The Saudi minister was speaking in New Delhi at a gathering of oil ministers from several members of the Organisation of Petroleum Exporting Countries (OPEC), including Iran.
The minister said production cuts already agreed by OPEC were working well and there was no need to panic over oil prices that have fallen 14 percent since the beginning of 2007.
“The market doesn’t need to panic at all and there is a need to protect interests of both producers and consumers. The market is in a healthy condition and moving in the right direction,” he said.
“We took measures in Doha and measures in Abuja and I believe these measures are working well,” he said.
“Inventories in the fourth quarter have come down, which puts the market closer to balance,” the minister added.
This year’s slump in oil prices has led to calls from Venezuela and Algeria to deepen two production cuts agreed at meetings in Doha in October and Abuja in December, before the next scheduled meeting on March 15.

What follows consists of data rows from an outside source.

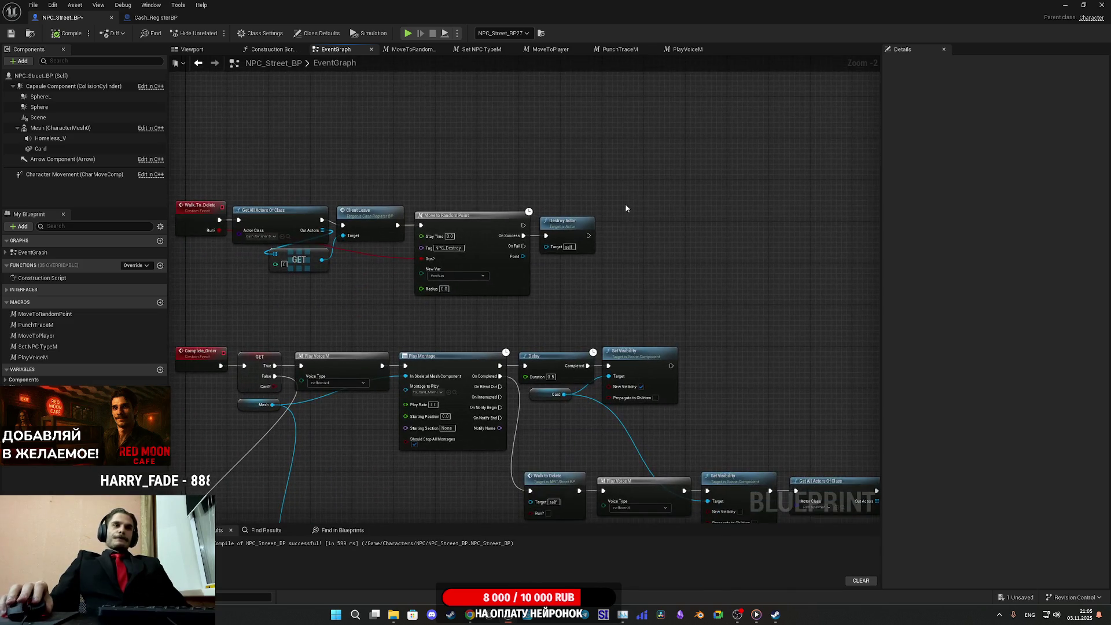
scroll(678, 255, down, 3)
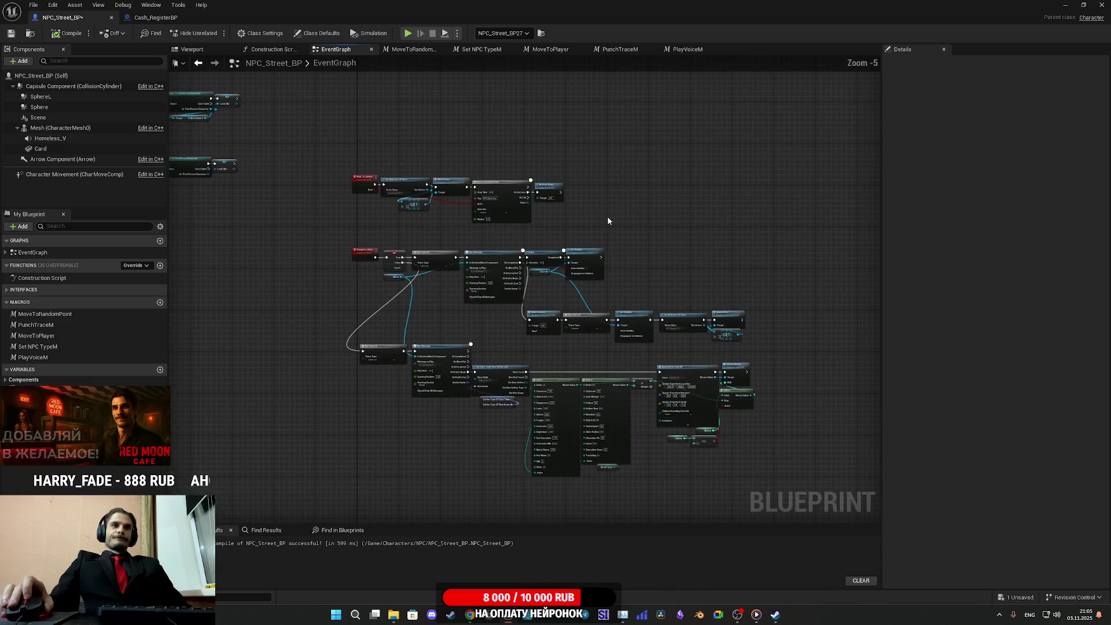
mouse_move(607, 218)
mouse_down()
mouse_move(630, 245)
mouse_move(682, 267)
mouse_up()
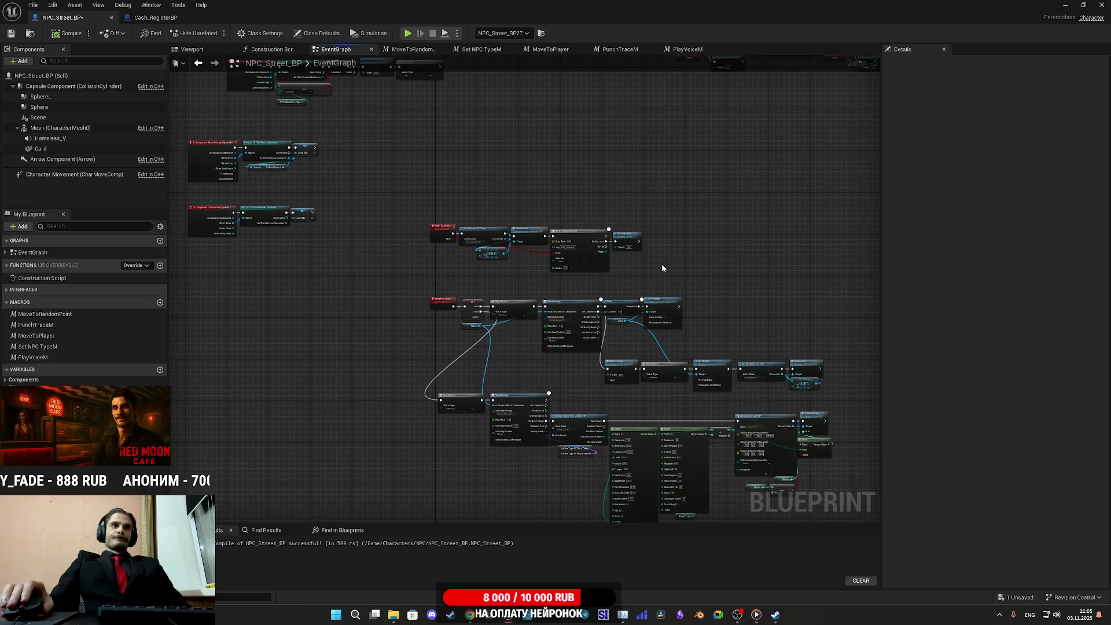
scroll(662, 263, up, 3)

Nigerian energy minister Edmund Daukoru, also attending the meeting here, said the oil market was oversupplied.
“The winter has been very mild. There is substantial oversupply in the market,” said Daukoru, whose term as OPEC president ended on January 1.
The Nigerian minister was replaced as OPEC head by UAE oil minister Mohammed Al-Hamili.
“There is new non-OPEC production expected to come on stream very soon. I suspect that is the reason why the market is so soft,” Daukoru said.
OPEC has an output cut of 500,000 barrels per day (BPD) set to start February 1 after a reduction of 1.2 million BPD in November as it tries to hold the line on prices, which have fallen from peak highs of 78 dollars in July to around 53 dollars.
Daukoru, whose country is the sixth-largest producer in OPEC, said the oil cartel was waiting to see how the February cut affected prices.
“We will simply wait it out. The sky is not falling because prices are at 52 dollars a barrel,” he told reporters.
Last week, prices fell to levels last seen in June 2005 due to unusually warm winter both in the United States and Europe, which have stalled demand for heating oil.
Daukoru also spoke about “energy poverty” in Africa and other parts of the developing world, saying there was an urgent need to invest in production and distribution networks there.
“See a satellite view of the world at night and the stark contrast of the blackness of Africa surrounded by the radiance of every other country,” he said.
“These nations are being left behind. We are losing our forests,” he said.
The Nigerian minister said the OPEC Fund for International Development, the World Bank, the Asian Development Bank, the United Nations and aid agencies must work together to improve access to energy sources in Africa.
“We must declare a world energy decade comparable to the millennium development goals,” said the minister, who later met with India’s petroleum minister Murli Deora.